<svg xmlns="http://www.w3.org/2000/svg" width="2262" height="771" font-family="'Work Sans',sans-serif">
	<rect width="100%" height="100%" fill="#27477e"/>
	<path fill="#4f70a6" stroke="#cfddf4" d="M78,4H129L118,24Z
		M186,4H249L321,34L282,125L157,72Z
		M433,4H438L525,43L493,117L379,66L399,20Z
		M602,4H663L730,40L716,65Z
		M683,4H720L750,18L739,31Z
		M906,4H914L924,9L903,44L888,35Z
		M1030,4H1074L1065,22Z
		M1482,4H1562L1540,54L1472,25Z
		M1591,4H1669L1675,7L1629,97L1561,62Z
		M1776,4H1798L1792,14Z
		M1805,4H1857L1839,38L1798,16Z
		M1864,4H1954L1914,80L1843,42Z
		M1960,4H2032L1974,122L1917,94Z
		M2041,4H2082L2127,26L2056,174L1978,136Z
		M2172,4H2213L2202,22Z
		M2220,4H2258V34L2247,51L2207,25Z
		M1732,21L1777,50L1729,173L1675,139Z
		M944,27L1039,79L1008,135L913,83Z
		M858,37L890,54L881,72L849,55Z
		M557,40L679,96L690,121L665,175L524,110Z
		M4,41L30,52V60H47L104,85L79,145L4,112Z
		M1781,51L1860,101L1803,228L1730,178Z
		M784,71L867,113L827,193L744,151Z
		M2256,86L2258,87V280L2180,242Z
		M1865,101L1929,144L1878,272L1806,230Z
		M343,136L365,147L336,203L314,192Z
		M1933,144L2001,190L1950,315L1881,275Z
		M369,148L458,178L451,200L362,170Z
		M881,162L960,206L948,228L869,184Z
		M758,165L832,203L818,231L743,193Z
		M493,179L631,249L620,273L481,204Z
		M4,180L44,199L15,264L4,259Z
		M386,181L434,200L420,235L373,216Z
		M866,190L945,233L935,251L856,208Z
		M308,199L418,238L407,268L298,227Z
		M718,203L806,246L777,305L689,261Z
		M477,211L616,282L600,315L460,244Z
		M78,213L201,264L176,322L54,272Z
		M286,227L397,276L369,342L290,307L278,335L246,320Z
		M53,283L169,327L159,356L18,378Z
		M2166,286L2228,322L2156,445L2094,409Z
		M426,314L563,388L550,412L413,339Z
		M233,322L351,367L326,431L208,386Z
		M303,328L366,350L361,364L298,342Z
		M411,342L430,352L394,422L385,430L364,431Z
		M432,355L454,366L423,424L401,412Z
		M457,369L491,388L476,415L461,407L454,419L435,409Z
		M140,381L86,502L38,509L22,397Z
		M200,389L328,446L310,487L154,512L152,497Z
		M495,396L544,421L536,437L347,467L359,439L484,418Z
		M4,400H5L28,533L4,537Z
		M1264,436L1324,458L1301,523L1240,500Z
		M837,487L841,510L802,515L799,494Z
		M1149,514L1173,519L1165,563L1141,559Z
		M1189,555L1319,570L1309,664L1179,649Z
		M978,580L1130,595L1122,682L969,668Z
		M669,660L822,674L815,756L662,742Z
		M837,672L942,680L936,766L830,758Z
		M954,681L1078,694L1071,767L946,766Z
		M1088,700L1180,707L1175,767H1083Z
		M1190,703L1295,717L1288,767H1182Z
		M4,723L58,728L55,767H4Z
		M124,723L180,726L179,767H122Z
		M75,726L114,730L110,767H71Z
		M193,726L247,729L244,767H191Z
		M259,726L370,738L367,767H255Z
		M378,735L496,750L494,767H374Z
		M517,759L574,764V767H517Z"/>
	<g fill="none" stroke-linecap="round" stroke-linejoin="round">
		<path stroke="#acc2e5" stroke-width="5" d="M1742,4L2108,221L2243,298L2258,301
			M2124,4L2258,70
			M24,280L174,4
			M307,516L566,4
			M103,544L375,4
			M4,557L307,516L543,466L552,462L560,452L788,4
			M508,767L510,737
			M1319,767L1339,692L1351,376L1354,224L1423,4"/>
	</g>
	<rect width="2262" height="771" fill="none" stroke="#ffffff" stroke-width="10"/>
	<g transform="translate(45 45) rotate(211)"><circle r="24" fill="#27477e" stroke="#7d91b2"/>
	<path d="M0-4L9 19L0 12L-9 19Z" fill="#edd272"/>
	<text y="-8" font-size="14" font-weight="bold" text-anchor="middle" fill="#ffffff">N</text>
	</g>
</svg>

_Task directions_
For this exercise, please copy exactly the lines from the one holding "M4,400H5L28,533L4,537Z" through the end of the records, the first and last included.

_Response to the exercise_
		M4,400H5L28,533L4,537Z
		M1264,436L1324,458L1301,523L1240,500Z
		M837,487L841,510L802,515L799,494Z
		M1149,514L1173,519L1165,563L1141,559Z
		M1189,555L1319,570L1309,664L1179,649Z
		M978,580L1130,595L1122,682L969,668Z
		M669,660L822,674L815,756L662,742Z
		M837,672L942,680L936,766L830,758Z
		M954,681L1078,694L1071,767L946,766Z
		M1088,700L1180,707L1175,767H1083Z
		M1190,703L1295,717L1288,767H1182Z
		M4,723L58,728L55,767H4Z
		M124,723L180,726L179,767H122Z
		M75,726L114,730L110,767H71Z
		M193,726L247,729L244,767H191Z
		M259,726L370,738L367,767H255Z
		M378,735L496,750L494,767H374Z
		M517,759L574,764V767H517Z"/>
	<g fill="none" stroke-linecap="round" stroke-linejoin="round">
		<path stroke="#acc2e5" stroke-width="5" d="M1742,4L2108,221L2243,298L2258,301
			M2124,4L2258,70
			M24,280L174,4
			M307,516L566,4
			M103,544L375,4
			M4,557L307,516L543,466L552,462L560,452L788,4
			M508,767L510,737
			M1319,767L1339,692L1351,376L1354,224L1423,4"/>
	</g>
	<rect width="2262" height="771" fill="none" stroke="#ffffff" stroke-width="10"/>
	<g transform="translate(45 45) rotate(211)"><circle r="24" fill="#27477e" stroke="#7d91b2"/>
	<path d="M0-4L9 19L0 12L-9 19Z" fill="#edd272"/>
	<text y="-8" font-size="14" font-weight="bold" text-anchor="middle" fill="#ffffff">N</text>
	</g>
</svg>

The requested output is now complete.